Italian XV Century. 1400-1500.
Plate No 31.
Typical Italian Renaissance woman’s ensemble. The Cotehardie and houppelande,
Italy 15th century. Fashion from 1400 to 1500.
The Italians of this time wore a slightly different costume than the rest of the world. Whether this was so because of the climate or because of differences in temperament, is hard to say but Italian dress during the Middle Ages and the Renaissance did vary slightly from and influenced the dress of other countries.
The costume worn by the man is not very different from those of young men in other countries; it is in cut and length of garments that it differs. His hair is combed in a long “bob” and he wears a variation of the Phrygian bonnet. This one is made of felt and later developed into the tall sugar-loaf beaver. He is seen in a short Cotehardie to which his hose is fastened with “points.” Notice the treatment of his sleeves. They are slashes and show the white shirt underneath. As can be seen on his left arm, this white undershirt is pulled out in a puff. This custom of slashes and puffs spread all over Europe during the next costume period.

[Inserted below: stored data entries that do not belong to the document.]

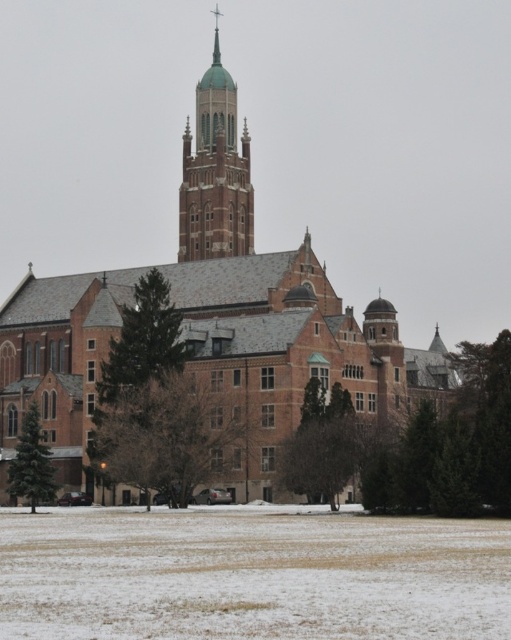
Is green-tiled spire at center positioned before green matte tree at lower left?

No, it is behind green matte tree at lower left.

Between green-tiled spire at center and green matte tree at lower left, which one appears on the left side from the viewer's perspective?

green matte tree at lower left is more to the left.

Between point (181, 241) and point (30, 468), which one is positioned behind?

The point (181, 241) is more distant.

Locate an element on the screen. green-tiled spire at center is located at coordinates (216, 172).

Does point (68, 292) come in front of point (156, 561)?

No, (68, 292) is further to viewer.

Between brick church at center and snowy grass at lower center, which one has more height?

brick church at center

The width and height of the screenshot is (511, 640). In order to click on brick church at center in this screenshot , I will do `click(273, 301)`.

Locate an element on the screen. This screenshot has width=511, height=640. brick church at center is located at coordinates (273, 301).

Who is more distant from viewer, (28, 269) or (174, 324)?

The point (28, 269) is more distant.

Is brick church at center bigger than green textured tree at center-left?

Correct, brick church at center is larger in size than green textured tree at center-left.

Is point (191, 150) farther from viewer compared to point (152, 296)?

Yes, it is.

I want to click on brick church at center, so click(273, 301).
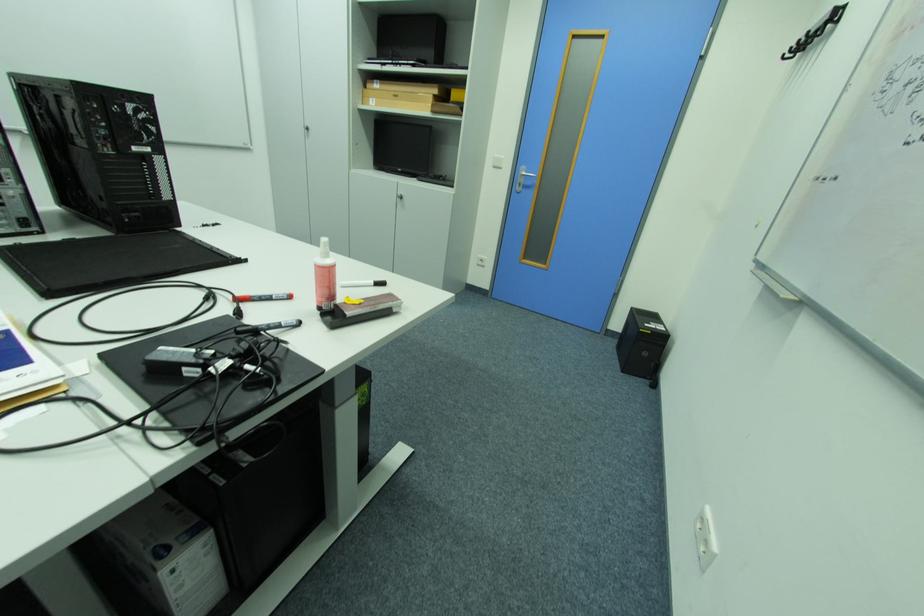
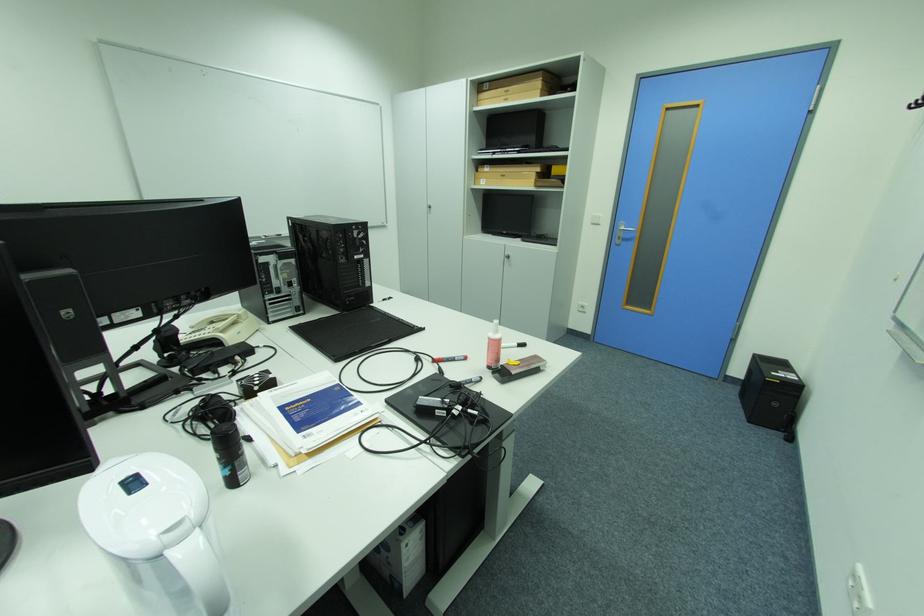
In the second image, find the point that corresponds to (246,301) in the first image.

(443, 362)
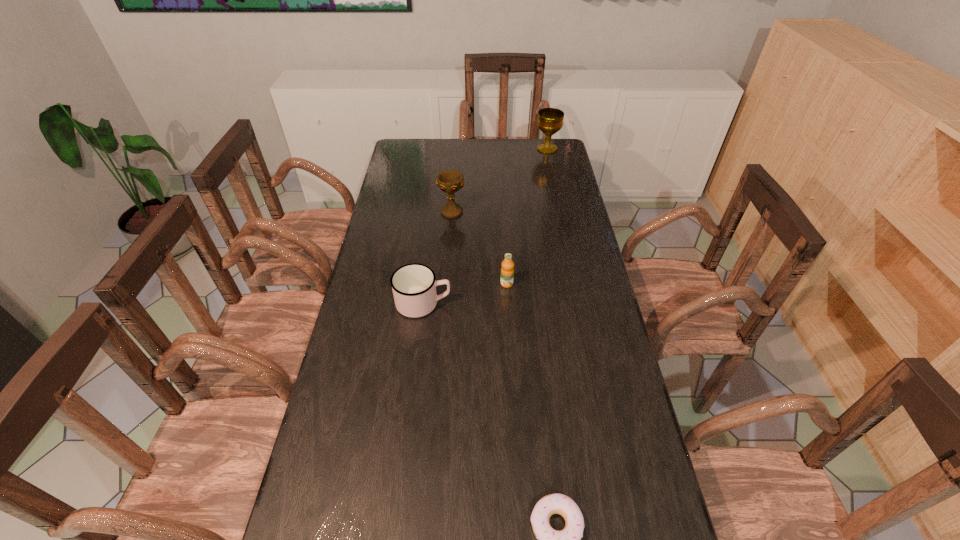
At what (x,y) coordinates should I click in order to perform the action: click on blank region between the left chalice and the orange juice. Please return your answer as a coordinate pair (x, y). Looking at the image, I should click on (479, 248).

This screenshot has width=960, height=540. In order to click on empty space between the left chalice and the mug in this screenshot , I will do `click(438, 258)`.

This screenshot has width=960, height=540. I want to click on free space between the orange juice and the mug, so click(x=465, y=293).

Find the location of a particular element. vacant space that is in between the orange juice and the farther chalice is located at coordinates (527, 217).

Where is `vacant area that lies between the rightmost object and the orange juice`? The image size is (960, 540). vacant area that lies between the rightmost object and the orange juice is located at coordinates (527, 217).

Identify the location of free space between the mug and the left chalice. (438, 258).

What are the coordinates of `the third closest object relative to the mug` in the screenshot? It's located at (548, 539).

Where is `the third closest object relative to the nearer chalice`? the third closest object relative to the nearer chalice is located at coordinates (550, 120).

Locate an element on the screen. Image resolution: width=960 pixels, height=540 pixels. vacant space that satisfies the following two spatial constraints: 1. on the front side of the nearer chalice; 2. on the side of the mug with the handle is located at coordinates (444, 303).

Over his Cotehardie he is wearing a very peculiar type of houppelande. It might be called a super-tunic with certain houppelande characteristics. Whatever its name, it is a new appearance of the paenula type of outer-garment. It is a rectangular garment with a hole in the center for the head. This young man has his girdled in front, allowing the back section to hang like a cape. His ensemble is completed by gauntlets. The bird on his wrist is a falcon — a bird used for hunting small fowl. Falconry was most popular during the Renaissance.
The woman’s ensemble is typical Italian Renaissance and can be seen in various paintings of the time. During the 15th century women often shaved their foreheads. This young woman of Venice has shaved her hair in order to move the hair-line back but she has not attempt ad to conceal her hair. It is worn straight back and plaited to hang down the back in a wrapped queue. This style indicates that she is unmarried. She is wearing a fillet, jewelry, and a small cap. The low-necked bodies is another distinctive Italian feature. The separate skirt and bodice are other characteristic items to be noted here. The sleeves are very important since the following era adopted this type and used it. They are of different material from the rest of the outfit and are made in sections that fasten at the shoulder and elbow with points—like the man’s hose and cotehardie. They are slashed to allow a white chemise or under bodice to be puffed out at the openings.
Notice the fine materials, colors, and patterns in these rich, gay Italian ensembles.